> Dataset excerpts
__________
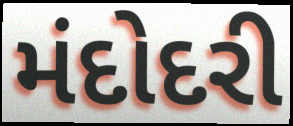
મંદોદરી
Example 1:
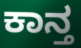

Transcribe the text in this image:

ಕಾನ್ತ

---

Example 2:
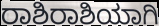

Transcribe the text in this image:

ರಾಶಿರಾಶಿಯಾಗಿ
__________
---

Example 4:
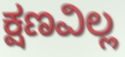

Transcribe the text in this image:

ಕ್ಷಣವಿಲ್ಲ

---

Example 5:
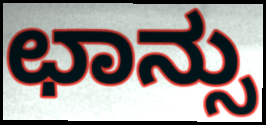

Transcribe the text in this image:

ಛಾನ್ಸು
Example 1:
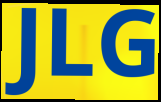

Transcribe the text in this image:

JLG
__________
When "Example" shows up in a line of the material, report that line.

> Result below
Example 1:
Example 2:
Example 4:
Example 5:
Example 1:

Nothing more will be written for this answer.